#### Job
In the delivery scam warning, what are consumers asked to pay after they click the link in the email?

#### Document excerpt
** BEGIN **

Cybersecurity company Mimecast has warned consumers to be on the lookout for a clever online shopping delivery scam in South Africa that could expose their credit card details to fraudsters.
The company’s threat hunting team recently detected malicious emails and spoofed web pages impersonating well-known courier and delivery companies.
These emails convince South Africans to hand over their credit card or banking information under the guise of paying delivery fees for packages.
According to Brian Pinnock, a cybersecurity expert at Mimecast, cybercriminals are capitalising on higher delivery volumes during the end-of-year shopping season, with many people awaiting their Black Friday or Christmas deliveries.
“Tens of thousands of emails are being sent to consumers in the hope that they will bite,” Pinnock explained.
“Once they click on the link provided in the email, consumers are redirected to a web page where they are asked to pay a small fee for their package to be delivered.”
“Once they enter their credit card details, they have handed their financial information over to the criminals,” Pinnock stated.

** END **

#### Dataset extract
** BEGIN **

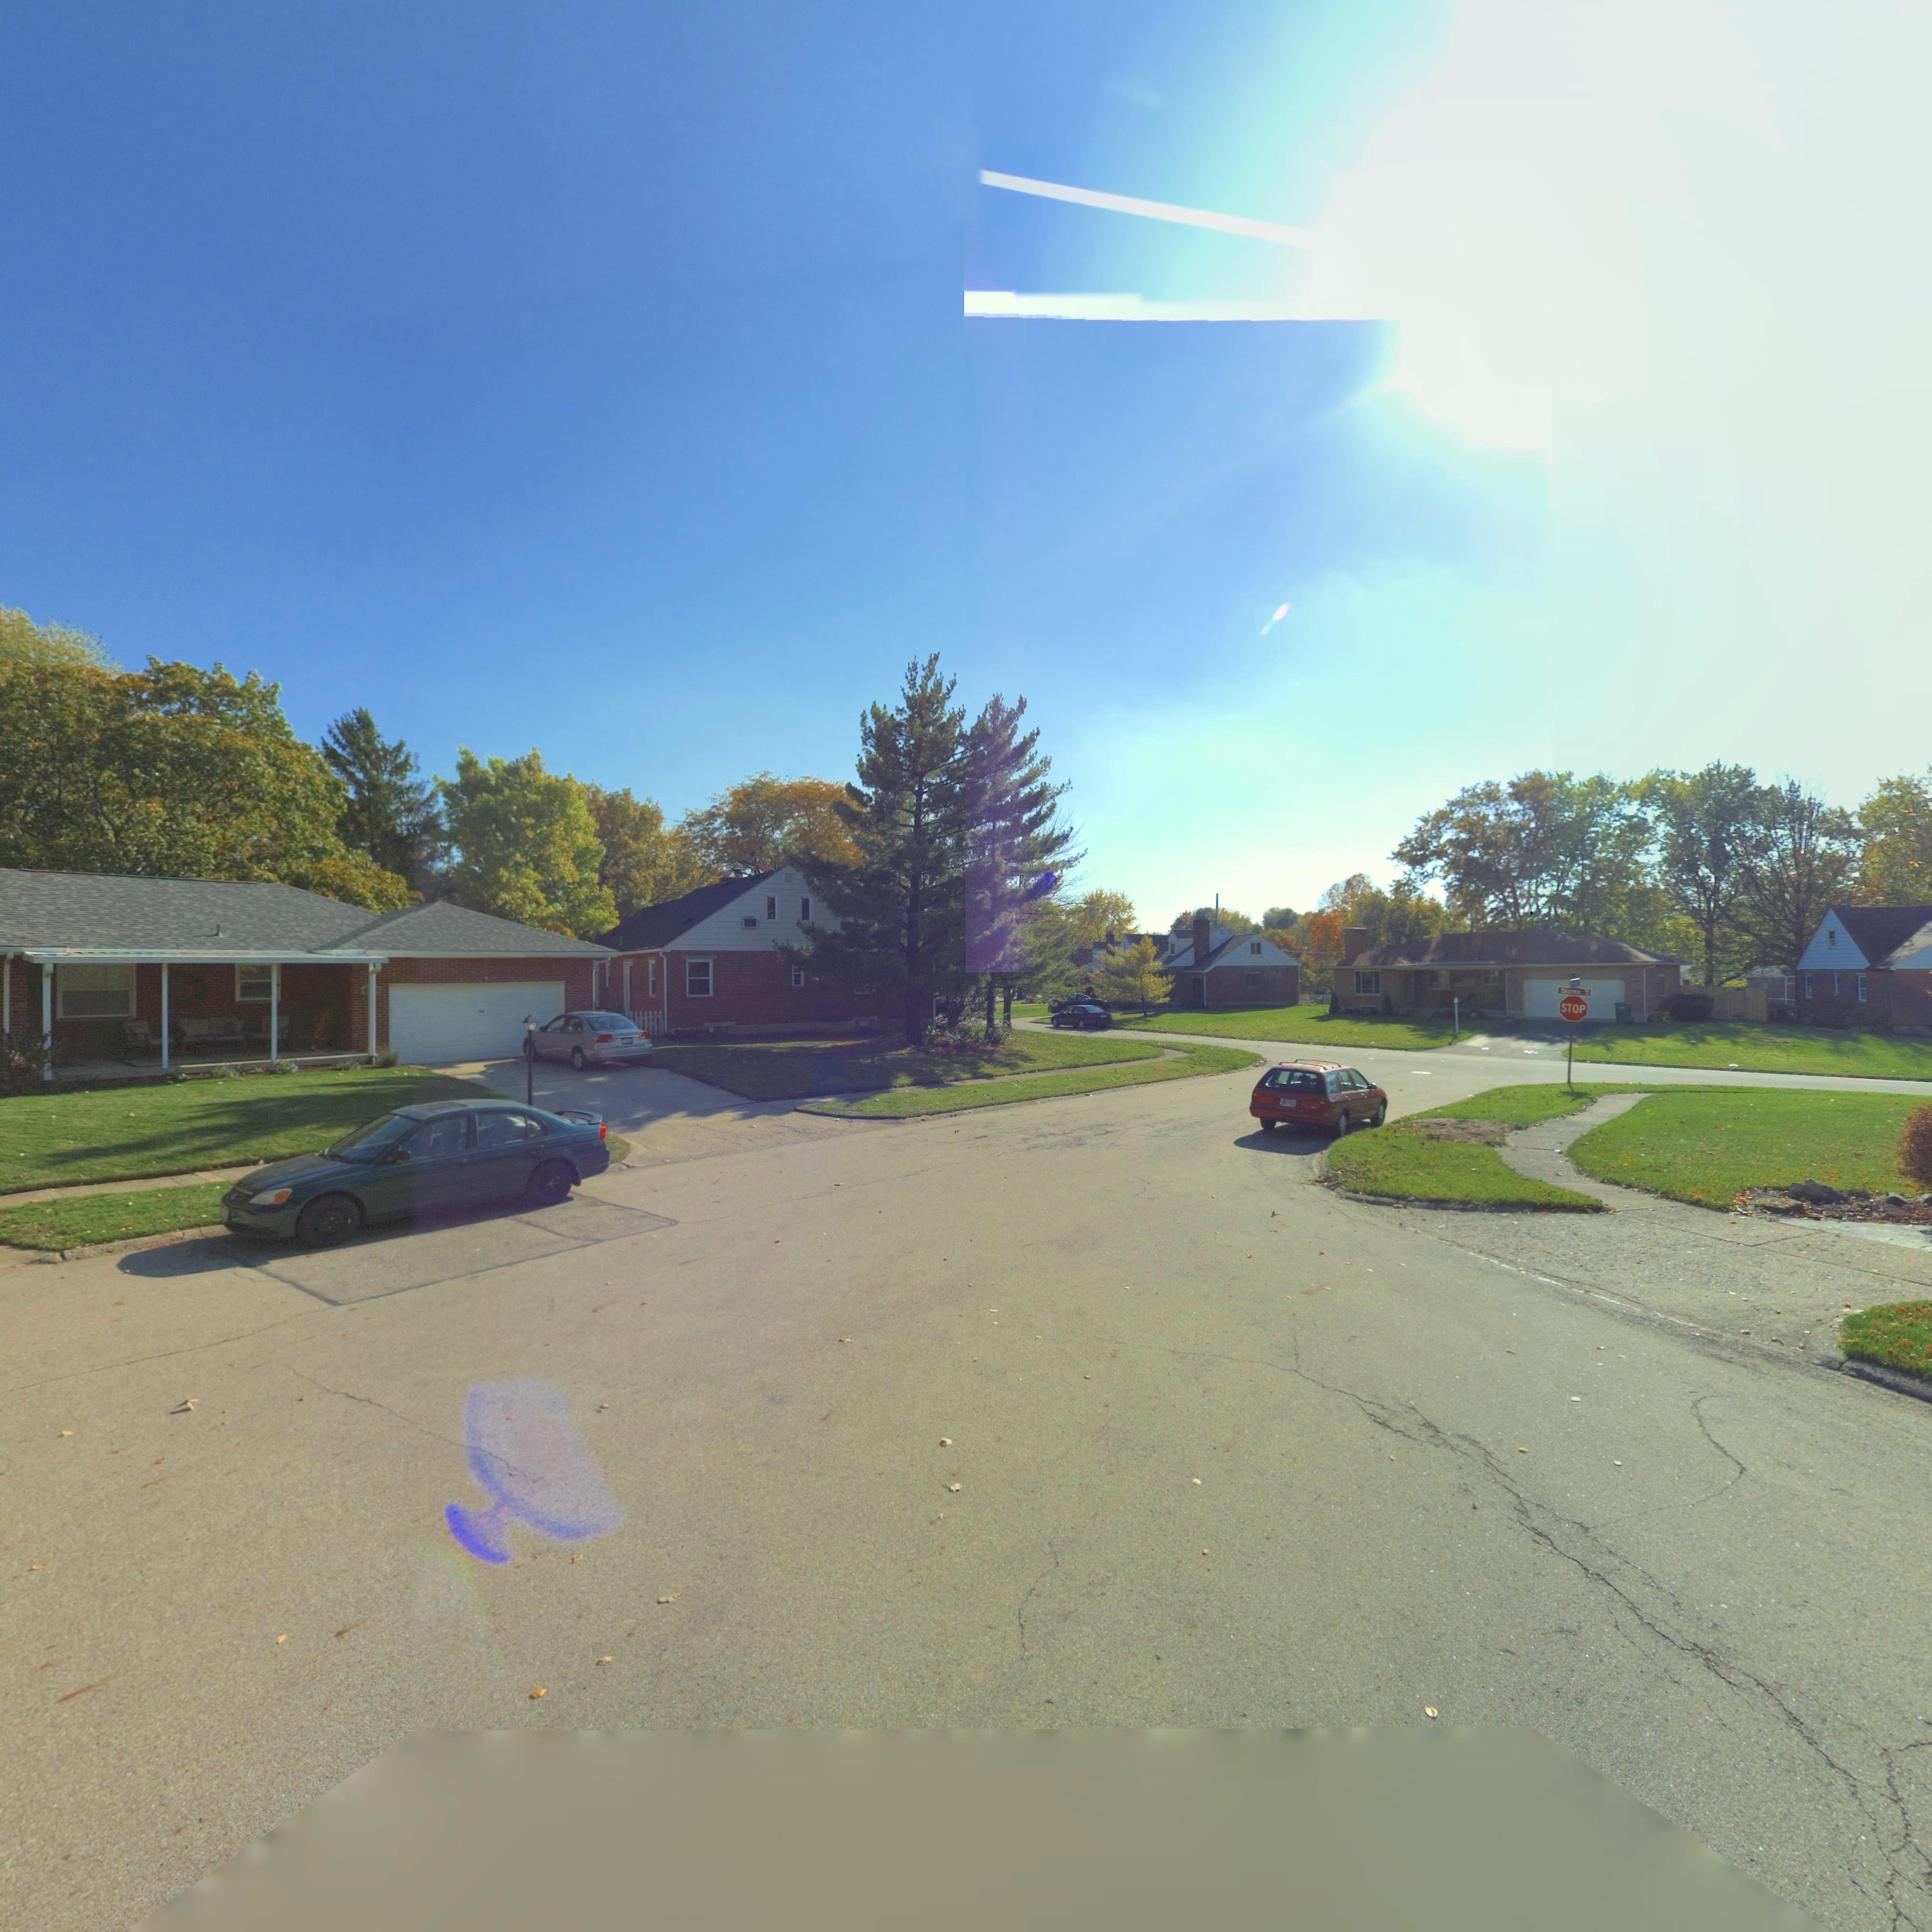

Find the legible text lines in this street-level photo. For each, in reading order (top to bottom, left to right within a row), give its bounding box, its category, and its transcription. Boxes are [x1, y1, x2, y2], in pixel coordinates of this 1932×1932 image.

** END **

#### Correct output
A small fee for their package to be delivered.